• **Study text**:

Skip to content

Exception

Exception is a CPU feature that allows the kernel to handle various events, such as invalid memory access (aka. page faults), illegal instructions, and system calls.

Exception is like a hardware-assisted try-catch mechanism in C++ or Java. Until CPU encounters the situation where kernel intervention is required, it continues to execute the program. The key difference from try-catch is that the kernel can resume the execution from the point where the exception occurred, as if nothing happened. Doesn't it sound like cool CPU feature?

Exception can also be triggered in kernel mode and mostly they are fatal kernel bugs. If QEMU resets unexpectedly or the kernel does not work as expected, it's likely that an exception occurred. I recommend to implement an exception handler early to crash gracefully with a kernel panic. It's similar to adding an unhandled rejection handler as the first step in JavaScript development.

Life of an exception

In RISC-V, an exception will be handled as follows:

  1. CPU checks the medeleg register to determine which operation mode should handle the exception. In our case, OpenSBI has already configured to handle U-Mode/S-mode exceptions in S-Mode's handler.
  2. CPU saves its state (registers) into various CSRs (see below).
  3. The value of the stvec register is set to the program counter, jumping to the kernel's exception handler.
  4. The exception handler saves general-purpose registers (i.e. the program state), and handles the exception.
  5. Once it's done, the exception handler restores the saved execution state and calls the sret instruction to resume execution from the point where the exception occurred.

• **Data to examine**:
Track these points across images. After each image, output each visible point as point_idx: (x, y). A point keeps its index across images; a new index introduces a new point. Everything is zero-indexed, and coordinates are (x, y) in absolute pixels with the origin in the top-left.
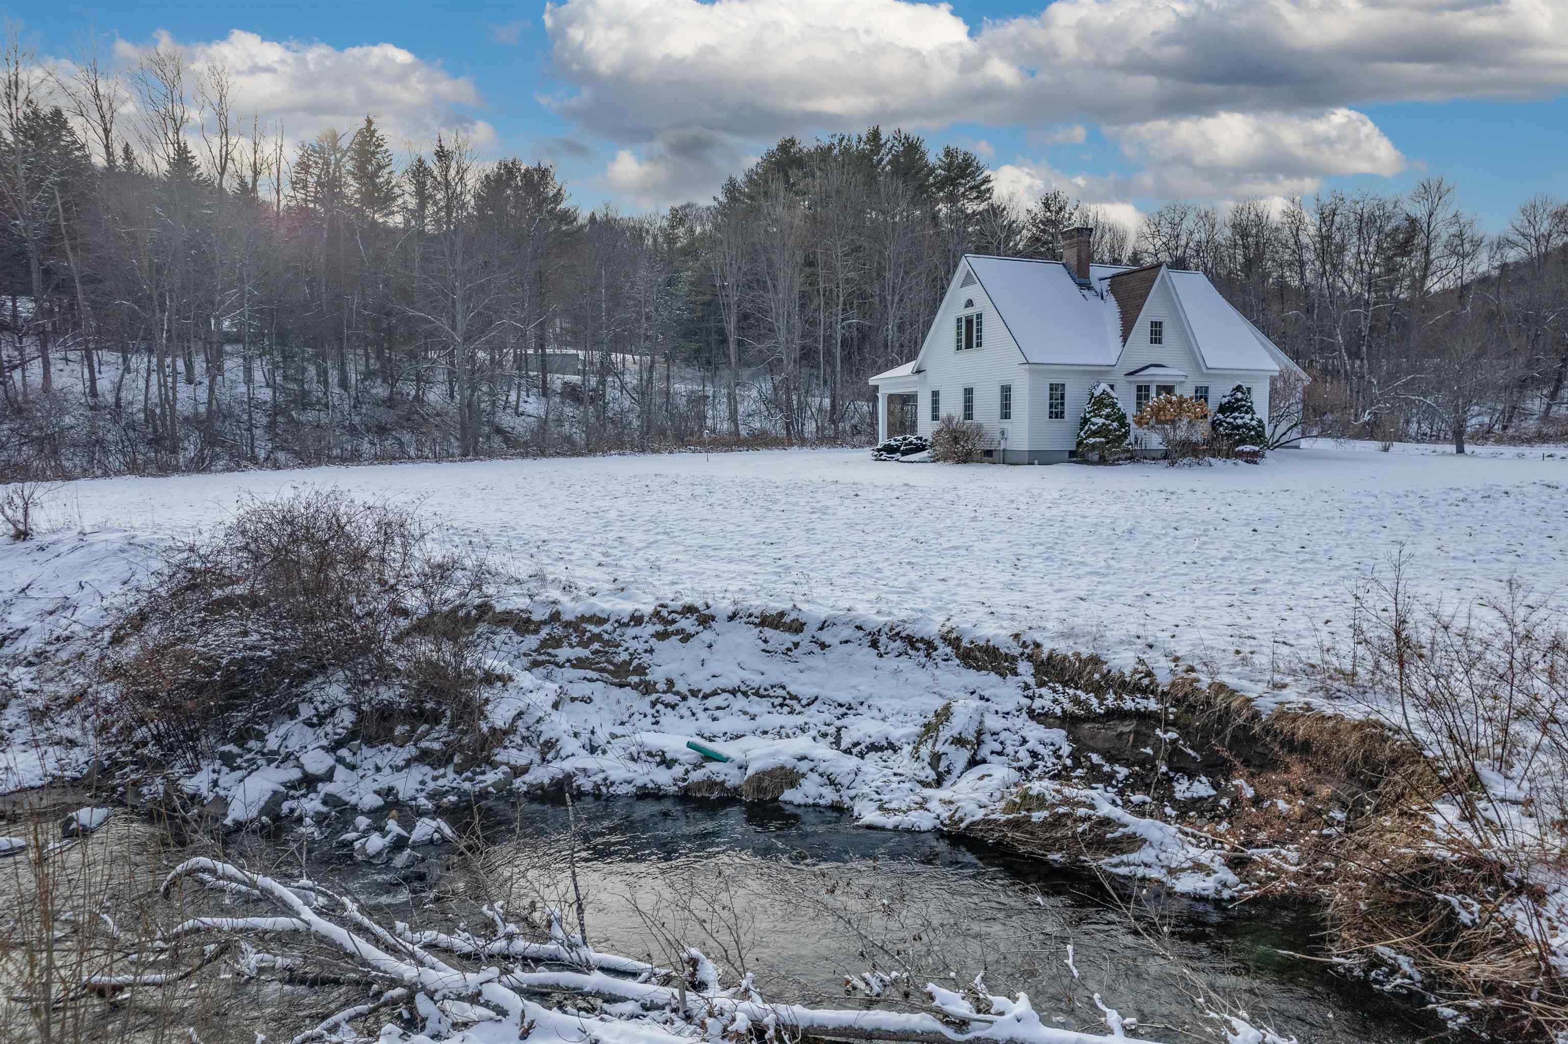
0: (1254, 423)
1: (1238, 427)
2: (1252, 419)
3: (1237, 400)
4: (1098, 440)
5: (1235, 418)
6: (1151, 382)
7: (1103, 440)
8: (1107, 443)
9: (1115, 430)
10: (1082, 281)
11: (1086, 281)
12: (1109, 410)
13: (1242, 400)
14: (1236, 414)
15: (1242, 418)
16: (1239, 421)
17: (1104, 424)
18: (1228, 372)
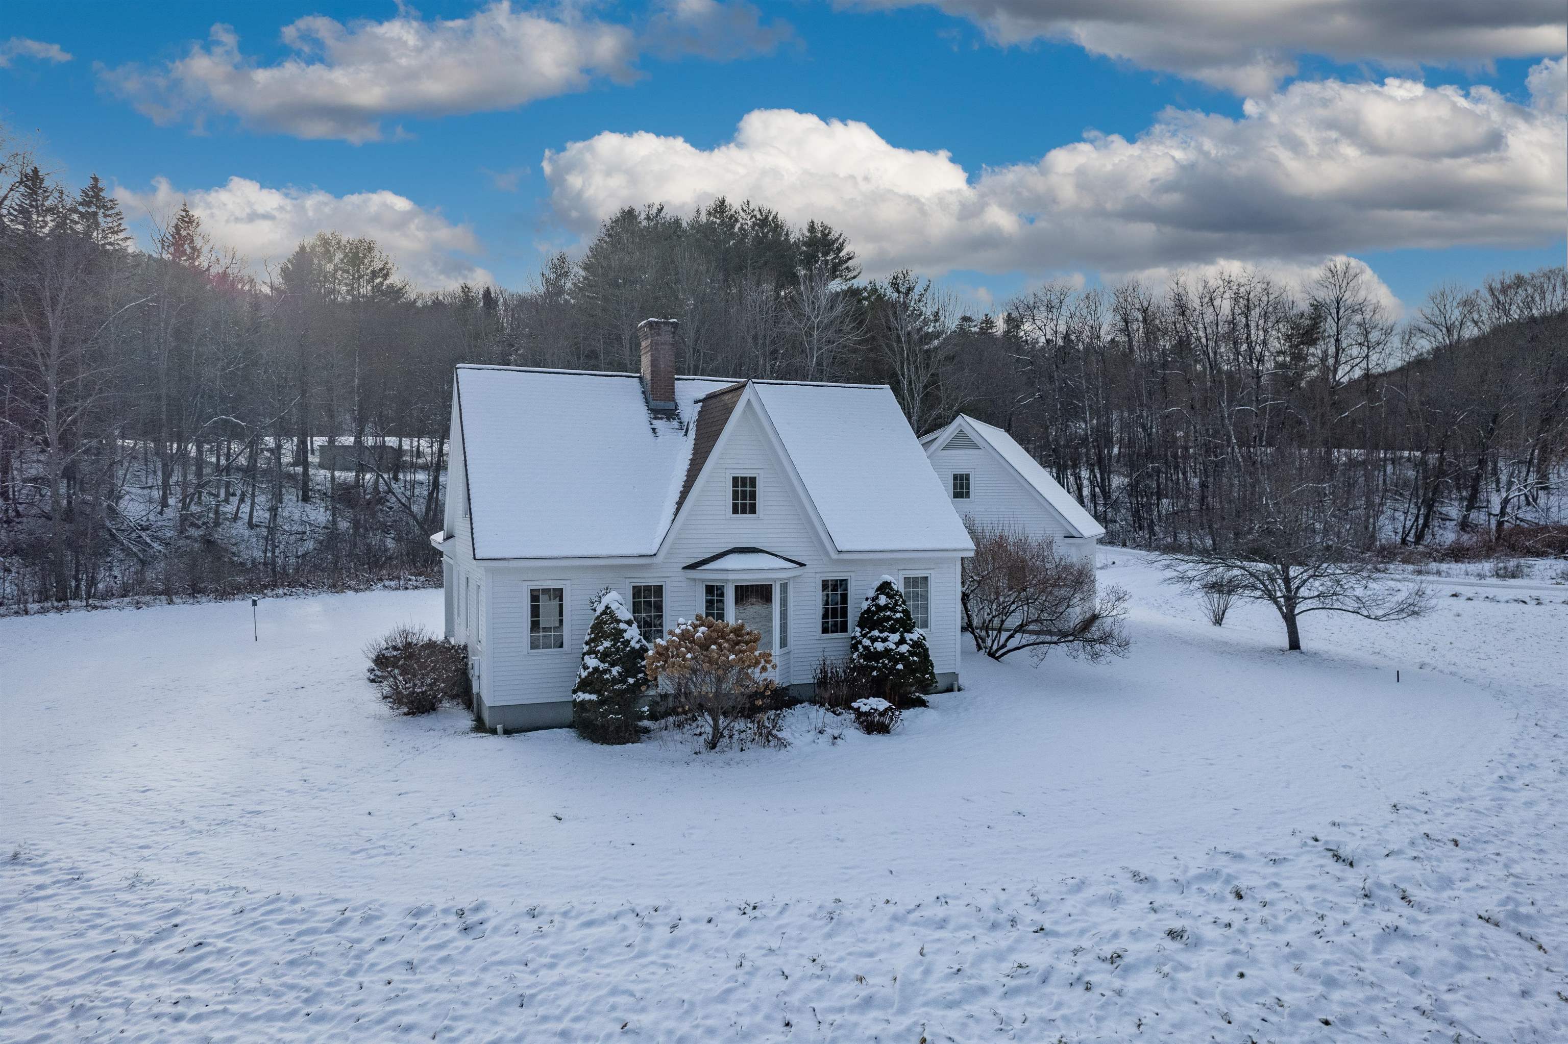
0: (904, 648)
1: (877, 656)
2: (902, 641)
3: (880, 608)
4: (587, 697)
5: (874, 640)
6: (727, 581)
7: (594, 697)
8: (601, 703)
9: (614, 681)
10: (661, 404)
11: (671, 405)
12: (607, 644)
13: (886, 607)
14: (876, 633)
15: (885, 640)
16: (880, 646)
17: (596, 669)
18: (871, 556)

• **Task requirements**: Resume the page on RISC-V exception handling from the point where it stops. The lines have no connection to the text on exceptions.

• **Task result**:
The CSRs updated in step 2 are mainly as follows. The kernel's exception determines necessary actions based on the CSRs:

Register NameContent
scauseType of exception. The kernel reads this to identify the type of exception.
stvalAdditional information about the exception (e.g., memory address that caused the exception). Depends on the type of exception.
sepcProgram counter at the point where the exception occurred.
sstatusOperation mode (U-Mode/S-Mode) when the exception has occurred.

Exception Handler

Now let's write your first exception handler! Here's the entry point of the exception handler to be registered in the stvec register:

kernel.c
c
__attribute__((naked))
__attribute__((aligned(4)))
void kernel_entry(void) {
    __asm__ __volatile__(
        "csrw sscratch, sp\n"
        "addi sp, sp, -4 * 31\n"
        "sw ra,  4 * 0(sp)\n"
        "sw gp,  4 * 1(sp)\n"
        "sw tp,  4 * 2(sp)\n"
        "sw t0,  4 * 3(sp)\n"
        "sw t1,  4 * 4(sp)\n"
        "sw t2,  4 * 5(sp)\n"
        "sw t3,  4 * 6(sp)\n"
        "sw t4,  4 * 7(sp)\n"
        "sw t5,  4 * 8(sp)\n"
        "sw t6,  4 * 9(sp)\n"
        "sw a0,  4 * 10(sp)\n"
        "sw a1,  4 * 11(sp)\n"
        "sw a2,  4 * 12(sp)\n"
        "sw a3,  4 * 13(sp)\n"
        "sw a4,  4 * 14(sp)\n"
        "sw a5,  4 * 15(sp)\n"
        "sw a6,  4 * 16(sp)\n"
        "sw a7,  4 * 17(sp)\n"
        "sw s0,  4 * 18(sp)\n"
        "sw s1,  4 * 19(sp)\n"
        "sw s2,  4 * 20(sp)\n"
        "sw s3,  4 * 21(sp)\n"
        "sw s4,  4 * 22(sp)\n"
        "sw s5,  4 * 23(sp)\n"
        "sw s6,  4 * 24(sp)\n"
        "sw s7,  4 * 25(sp)\n"
        "sw s8,  4 * 26(sp)\n"
        "sw s9,  4 * 27(sp)\n"
        "sw s10, 4 * 28(sp)\n"
        "sw s11, 4 * 29(sp)\n"

        "csrr a0, sscratch\n"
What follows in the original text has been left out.